Further, research for an undergraduate is by no means overwhelming and can be handled by any individual who is willing to put in the work. I highly recommend that any undergraduate students interested in research talk to their professors. Showing interest and getting involved is always impressive and the more you do of this the higher likelihood you will have of obtaining a position in research. You will never know what opportunities are out there if you never ask. Trust me you will want to know.
Don’t be afraid! I can say from experience that fear will only hold you back. Of course it is easy to say this now having some experience and having conquered my fear of the NMR. If I could tell myself one thing in my first semester of research it would be to not be so worried about everything and to relax and have fun. Research truly is an enjoyable experience and should be treated as such.
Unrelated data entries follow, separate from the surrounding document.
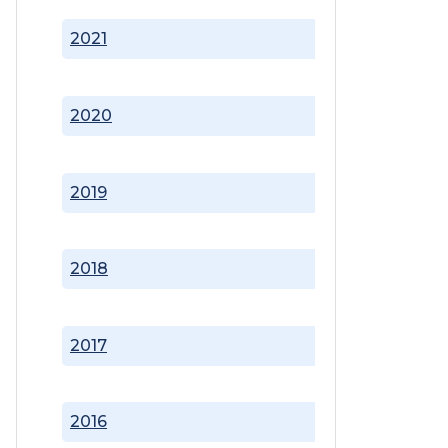
2021
2020
2019
2018
2017
2016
Finally, be confident and know your stuff. You will be surprised the impact that confidence can have on your performance and way others treat you. One of the best ways to generate confidence is to have a solid grasp of what you are talking about. This ability will come in handy in both the quality of your presentation of research and the impression you make on other people. Another way to create confidence is to research something you love. The joy the topic inspires will certainly be apparent to yourself and those around you.
I have not yet won the Nobel Prize, but what I have gained from undergraduate research has been invaluable. Don’t let an opportunity slip through your fingers and take your first step toward success.
William Marmor is an undergraduate student at the Rochester Institute of Technology, College of Health Sciences and Technology. William is expected to recieive his Bachelors of Science in Biomedical Sciences with a Minor in Psychology in May 2017.